The problem: Each of the following records is to be printed verbatim.

Task data:
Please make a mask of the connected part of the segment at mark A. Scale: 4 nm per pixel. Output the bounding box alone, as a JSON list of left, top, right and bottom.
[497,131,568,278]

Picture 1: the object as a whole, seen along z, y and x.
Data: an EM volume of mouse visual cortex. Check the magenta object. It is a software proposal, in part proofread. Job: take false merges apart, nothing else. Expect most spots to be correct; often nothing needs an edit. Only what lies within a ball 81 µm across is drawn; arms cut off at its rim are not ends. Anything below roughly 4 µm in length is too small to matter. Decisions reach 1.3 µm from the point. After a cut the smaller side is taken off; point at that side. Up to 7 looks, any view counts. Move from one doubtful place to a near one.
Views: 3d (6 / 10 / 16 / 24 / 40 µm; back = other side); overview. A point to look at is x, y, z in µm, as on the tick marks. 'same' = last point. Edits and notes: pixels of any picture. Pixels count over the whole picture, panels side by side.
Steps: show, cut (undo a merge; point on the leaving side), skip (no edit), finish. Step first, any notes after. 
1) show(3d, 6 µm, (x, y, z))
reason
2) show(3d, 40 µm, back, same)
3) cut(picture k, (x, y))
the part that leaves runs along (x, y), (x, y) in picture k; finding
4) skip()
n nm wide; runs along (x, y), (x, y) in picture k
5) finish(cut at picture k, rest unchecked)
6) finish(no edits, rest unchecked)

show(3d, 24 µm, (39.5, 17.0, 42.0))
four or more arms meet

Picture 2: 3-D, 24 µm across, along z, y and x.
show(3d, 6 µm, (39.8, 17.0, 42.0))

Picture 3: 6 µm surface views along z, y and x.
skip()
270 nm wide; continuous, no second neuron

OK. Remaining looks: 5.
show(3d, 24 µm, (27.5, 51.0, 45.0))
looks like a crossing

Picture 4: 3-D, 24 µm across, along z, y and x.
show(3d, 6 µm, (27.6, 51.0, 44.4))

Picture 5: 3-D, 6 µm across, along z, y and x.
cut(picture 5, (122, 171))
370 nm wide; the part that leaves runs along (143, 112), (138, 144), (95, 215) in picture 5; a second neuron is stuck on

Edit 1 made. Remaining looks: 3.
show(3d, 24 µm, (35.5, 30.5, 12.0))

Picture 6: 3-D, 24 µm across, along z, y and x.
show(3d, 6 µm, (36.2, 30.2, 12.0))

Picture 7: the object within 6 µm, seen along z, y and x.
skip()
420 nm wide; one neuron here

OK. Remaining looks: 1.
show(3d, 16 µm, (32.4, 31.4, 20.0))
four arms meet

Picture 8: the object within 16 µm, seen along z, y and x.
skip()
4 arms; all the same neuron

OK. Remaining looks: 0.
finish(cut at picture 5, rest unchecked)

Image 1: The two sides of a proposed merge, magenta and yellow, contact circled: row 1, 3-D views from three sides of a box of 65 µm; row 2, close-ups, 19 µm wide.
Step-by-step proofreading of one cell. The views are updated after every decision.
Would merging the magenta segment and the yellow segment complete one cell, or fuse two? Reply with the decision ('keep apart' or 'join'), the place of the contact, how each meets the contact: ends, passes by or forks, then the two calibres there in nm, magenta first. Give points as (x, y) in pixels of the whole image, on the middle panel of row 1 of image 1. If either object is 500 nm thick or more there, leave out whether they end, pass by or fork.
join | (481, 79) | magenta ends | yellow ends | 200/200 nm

Answer box:
Please make a mask of the connected part of the segment at mark A. Scale: 4 nm per pixel. Output the bounding box alone, as a JSON list of left, top, right and bottom.
[497,131,568,278]

Picture 1: the object as a whole, seen along z, y and x.
Data: an EM volume of mouse visual cortex. Check the magenta object. It is a software proposal, in part proofread. Job: take false merges apart, nothing else. Expect most spots to be correct; often nothing needs an edit. Only what lies within a ball 81 µm across is drawn; arms cut off at its rim are not ends. Anything below roughly 4 µm in length is too small to matter. Decisions reach 1.3 µm from the point. After a cut the smaller side is taken off; point at that side. Up to 7 looks, any view counts. Move from one doubtful place to a near one.
Views: 3d (6 / 10 / 16 / 24 / 40 µm; back = other side); overview. A point to look at is x, y, z in µm, as on the tick marks. 'same' = last point. Edits and notes: pixels of any picture. Pixels count over the whole picture, panels side by side.
Steps: show, cut (undo a merge; point on the leaving side), skip (no edit), finish. Step first, any notes after. 
1) show(3d, 6 µm, (x, y, z))
reason
2) show(3d, 40 µm, back, same)
3) cut(picture k, (x, y))
the part that leaves runs along (x, y), (x, y) in picture k; finding
4) skip()
n nm wide; runs along (x, y), (x, y) in picture k
5) finish(cut at picture k, rest unchecked)
6) finish(no edits, rest unchecked)

show(3d, 24 µm, (39.5, 17.0, 42.0))
four or more arms meet

Picture 2: 3-D, 24 µm across, along z, y and x.
show(3d, 6 µm, (39.8, 17.0, 42.0))

Picture 3: 6 µm surface views along z, y and x.
skip()
270 nm wide; continuous, no second neuron

OK. Remaining looks: 5.
show(3d, 24 µm, (27.5, 51.0, 45.0))
looks like a crossing

Picture 4: 3-D, 24 µm across, along z, y and x.
show(3d, 6 µm, (27.6, 51.0, 44.4))

Picture 5: 3-D, 6 µm across, along z, y and x.
cut(picture 5, (122, 171))
370 nm wide; the part that leaves runs along (143, 112), (138, 144), (95, 215) in picture 5; a second neuron is stuck on

Edit 1 made. Remaining looks: 3.
show(3d, 24 µm, (35.5, 30.5, 12.0))

Picture 6: 3-D, 24 µm across, along z, y and x.
show(3d, 6 µm, (36.2, 30.2, 12.0))

Picture 7: the object within 6 µm, seen along z, y and x.
skip()
420 nm wide; one neuron here

OK. Remaining looks: 1.
show(3d, 16 µm, (32.4, 31.4, 20.0))
four arms meet

Picture 8: the object within 16 µm, seen along z, y and x.
skip()
4 arms; all the same neuron

OK. Remaining looks: 0.
finish(cut at picture 5, rest unchecked)

Image 1: The two sides of a proposed merge, magenta and yellow, contact circled: row 1, 3-D views from three sides of a box of 65 µm; row 2, close-ups, 19 µm wide.
Step-by-step proofreading of one cell. The views are updated after every decision.
Would merging the magenta segment and the yellow segment complete one cell, or fuse two? Reply with the decision ('keep apart' or 'join'), the place of the contact, how each meets the contact: ends, passes by or forks, then the two calibres there in nm, magenta first. Give points as (x, y) in pixels of the whole image, on the middle panel of row 1 of image 1. If either object is 500 nm thick or more there, leave out whether they end, pass by or fork.
join | (481, 79) | magenta ends | yellow ends | 200/200 nm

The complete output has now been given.